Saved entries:
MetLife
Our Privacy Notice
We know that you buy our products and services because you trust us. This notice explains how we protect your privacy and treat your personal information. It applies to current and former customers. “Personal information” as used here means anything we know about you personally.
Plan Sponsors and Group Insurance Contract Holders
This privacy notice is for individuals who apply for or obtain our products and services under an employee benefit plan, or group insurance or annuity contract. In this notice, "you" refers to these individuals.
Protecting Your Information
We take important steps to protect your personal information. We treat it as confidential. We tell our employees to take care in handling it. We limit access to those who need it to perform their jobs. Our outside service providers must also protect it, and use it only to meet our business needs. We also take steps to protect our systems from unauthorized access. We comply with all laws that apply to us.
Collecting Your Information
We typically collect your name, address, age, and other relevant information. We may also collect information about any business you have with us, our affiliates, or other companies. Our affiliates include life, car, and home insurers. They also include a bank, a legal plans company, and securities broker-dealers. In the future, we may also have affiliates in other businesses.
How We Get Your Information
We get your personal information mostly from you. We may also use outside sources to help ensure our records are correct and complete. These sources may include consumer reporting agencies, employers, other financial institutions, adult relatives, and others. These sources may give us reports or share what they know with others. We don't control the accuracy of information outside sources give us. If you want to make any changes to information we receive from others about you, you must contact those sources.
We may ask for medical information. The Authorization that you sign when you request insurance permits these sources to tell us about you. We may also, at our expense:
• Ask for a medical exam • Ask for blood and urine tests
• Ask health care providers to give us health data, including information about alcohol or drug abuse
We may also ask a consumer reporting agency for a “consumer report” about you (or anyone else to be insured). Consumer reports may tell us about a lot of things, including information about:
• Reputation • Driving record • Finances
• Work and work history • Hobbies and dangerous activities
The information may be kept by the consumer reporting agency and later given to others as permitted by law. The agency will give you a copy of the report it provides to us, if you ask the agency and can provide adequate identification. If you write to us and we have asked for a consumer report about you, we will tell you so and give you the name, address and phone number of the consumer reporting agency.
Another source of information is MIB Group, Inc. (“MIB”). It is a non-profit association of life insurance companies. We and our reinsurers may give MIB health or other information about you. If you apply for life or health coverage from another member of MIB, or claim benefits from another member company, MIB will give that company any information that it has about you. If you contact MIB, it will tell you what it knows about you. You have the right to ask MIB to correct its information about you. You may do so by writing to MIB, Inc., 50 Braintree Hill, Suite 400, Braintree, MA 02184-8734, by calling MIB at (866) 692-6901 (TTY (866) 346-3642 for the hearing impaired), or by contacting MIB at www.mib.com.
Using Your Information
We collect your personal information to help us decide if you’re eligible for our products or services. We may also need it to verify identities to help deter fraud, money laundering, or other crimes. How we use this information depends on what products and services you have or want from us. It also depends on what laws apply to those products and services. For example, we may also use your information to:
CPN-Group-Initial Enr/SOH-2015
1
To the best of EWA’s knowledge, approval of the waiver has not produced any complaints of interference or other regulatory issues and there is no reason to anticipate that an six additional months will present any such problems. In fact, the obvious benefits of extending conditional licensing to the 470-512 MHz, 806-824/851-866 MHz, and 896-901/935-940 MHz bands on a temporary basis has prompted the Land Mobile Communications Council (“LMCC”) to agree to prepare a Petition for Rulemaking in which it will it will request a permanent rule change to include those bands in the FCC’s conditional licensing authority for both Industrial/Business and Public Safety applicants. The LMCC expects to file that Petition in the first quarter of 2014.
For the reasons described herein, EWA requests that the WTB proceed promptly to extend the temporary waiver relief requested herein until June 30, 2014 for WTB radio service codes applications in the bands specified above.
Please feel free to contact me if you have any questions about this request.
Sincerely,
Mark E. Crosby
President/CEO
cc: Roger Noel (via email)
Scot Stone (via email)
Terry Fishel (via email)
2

The problem
Would you quote, exactly and only, the lines from the one containing "President/CEO" to the end of the entries?

Written response
President/CEO
cc: Roger Noel (via email)
Scot Stone (via email)
Terry Fishel (via email)
2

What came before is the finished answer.